*DOCUMENTO FUENTE:*
La ñerez homoamnésica exacerba así en todo momento el rol desempeñado por la memoria, su papel preponderante, su juego en riesgo, la memoria que se invoca desde el título como la subjetividad objetivada de un joven Fernando que se la habrá de pasar invocando lo que nunca fue, ni está siendo, ni nunca será, ¿ni quizá nunca fui?, una compleja y ambivalente inestabilidad subjetiva fundada para sí y para el otro en la desconfianza (“¿Cómo sé que no te estás escondiendo?”) y fílmicamente en planos sostenidos sobre abrazos suspendidos en la incertidumbre de un espacio-tiempo decidido a devenir memoria intransitable.

La ñerez homoamnésica exacerba las posibilidades de una estructura desdoblada que incluye un cambio de tono y naturaleza genérica prácticamente radical, algo que es por completo novedoso en el personalísimo cine de Laborde, un cine entre ingenuo y rompedor, un cineasta que respira cine y filma por incontenible instinto, una estilización de cine puro que densifica atmosféricamente y ahonda psicológicamente cada instante cinematográfico para convertirlo y convertirse en exacto lo contrario de un porno amateur o de una fotonovela de moda en los años sesenta-setenta, todo ello en perpetua búsqueda y mutación, como la del relato fílmico mismo de Memorias de lo que no fue, dividido, aunque no exactamente por la mitad, en dos partes disímbolas, dos partes casi opuestas, un atribulado inicio con su abundante capitulado intimista por un lado, recurrente a carta cabal, evolucionando en expansivos círculos concéntricos al principio, y por el otro lado, un corpus de intriga parapolicial que redunda en un parco capitulado hermético cada vez más cerrado y ensimismado, rompiendo falsamente con la energía de la intimidad acumulada, haciendo involucionar la trama a modo de una espiral hacia adentro, en implosivos círculos concéntricos, desde una especie de tácito “debo ser homosexual para satisfacer a mi pareja incipiente cada vez más satisfactoria, hasta el desquite consumado, hasta la aparente promesa de un consentido marchitamiento dramático, hasta esa irónico anhelo de integración auténtica de una nueva pareja dejando atrás todo (opción heterosexual, inmostrables nexos familiares, escuela, amigos) para empezar una nueva vida.

Y la ñerez homoamnésica exacerba entonces, por último, la ínfima jamás infame desembocadura en una historia de una ávida y penosa revelación de la sensualidad gay y el cambio esencial de orientación sexual que ello implica y se atreve a acometer, rumbo a ese milagro del hallazgo amoroso que circunda en el silencio de su habitación abrazados a contraluz del ventanal al pacificado Fernando ya no doblado ni gimoteante y a su protector en adelante acaso permanente, un silencio apto para la culminación narrativa en una intensa cogida tan inspirada y ansiosa como es posible, conquistando tácitamente una identidad que anula y torna irrisoria cualquier cariñosa sugerencia previa de su partenaire (“Ahora sí, ya tienes una pista, ¿quieres que busquemos más?”).

*INFORMACIÓN REGISTRADA:*
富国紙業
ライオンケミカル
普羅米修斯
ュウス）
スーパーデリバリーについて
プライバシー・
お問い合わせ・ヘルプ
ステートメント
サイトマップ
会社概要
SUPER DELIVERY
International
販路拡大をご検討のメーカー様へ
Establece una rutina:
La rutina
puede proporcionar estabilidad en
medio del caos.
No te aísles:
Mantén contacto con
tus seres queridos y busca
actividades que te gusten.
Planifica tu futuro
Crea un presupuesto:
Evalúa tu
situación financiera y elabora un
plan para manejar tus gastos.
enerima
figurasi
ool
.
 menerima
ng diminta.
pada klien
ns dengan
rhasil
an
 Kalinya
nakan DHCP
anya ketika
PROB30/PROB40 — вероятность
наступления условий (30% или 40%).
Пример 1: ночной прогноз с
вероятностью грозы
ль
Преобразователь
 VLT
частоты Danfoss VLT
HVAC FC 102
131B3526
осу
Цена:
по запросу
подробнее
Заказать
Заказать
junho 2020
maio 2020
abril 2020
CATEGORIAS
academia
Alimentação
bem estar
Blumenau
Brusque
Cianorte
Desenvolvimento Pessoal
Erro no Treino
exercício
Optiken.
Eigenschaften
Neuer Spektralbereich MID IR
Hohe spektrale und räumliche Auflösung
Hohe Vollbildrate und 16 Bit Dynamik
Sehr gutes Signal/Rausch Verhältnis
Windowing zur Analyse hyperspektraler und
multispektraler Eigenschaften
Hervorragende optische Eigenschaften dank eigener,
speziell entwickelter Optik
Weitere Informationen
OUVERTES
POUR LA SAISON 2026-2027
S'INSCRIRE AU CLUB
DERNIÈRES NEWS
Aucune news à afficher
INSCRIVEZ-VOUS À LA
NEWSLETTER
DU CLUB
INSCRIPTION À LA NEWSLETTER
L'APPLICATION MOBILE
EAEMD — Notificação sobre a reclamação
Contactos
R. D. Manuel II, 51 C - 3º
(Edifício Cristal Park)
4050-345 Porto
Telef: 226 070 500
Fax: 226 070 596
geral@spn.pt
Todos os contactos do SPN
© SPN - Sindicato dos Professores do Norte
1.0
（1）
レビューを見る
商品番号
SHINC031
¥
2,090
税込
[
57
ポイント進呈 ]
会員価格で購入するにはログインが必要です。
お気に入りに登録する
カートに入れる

*TAREA ASIGNADA A:*
Del texto sobre Memorias de lo que no fue, reescribe el pasaje que comienza con las palabras que contienen "La ñerez homoamnésica exacerba así" y acaba con "devenir memoria intransitable.", cambiando "desconfianza" por "sospecha".
*TAREA ASIGNADA B:*
Según el texto sobre Memorias de lo que no fue, ¿en cuántas partes está dividido el relato fílmico de la película?

*ESPACIO DE RESPUESTA A:*
La ñerez homoamnésica exacerba así en todo momento el rol desempeñado por la memoria, su papel preponderante, su juego en riesgo, la memoria que se invoca desde el título como la subjetividad objetivada de un joven Fernando que se la habrá de pasar invocando lo que nunca fue, ni está siendo, ni nunca será, ¿ni quizá nunca fui?, una compleja y ambivalente inestabilidad subjetiva fundada para sí y para el otro en la sospecha (“¿Cómo sé que no te estás escondiendo?”) y fílmicamente en planos sostenidos sobre abrazos suspendidos en la incertidumbre de un espacio-tiempo decidido a devenir memoria intransitable.

*ESPACIO DE RESPUESTA B:*
En dos partes, aunque no exactamente por la mitad.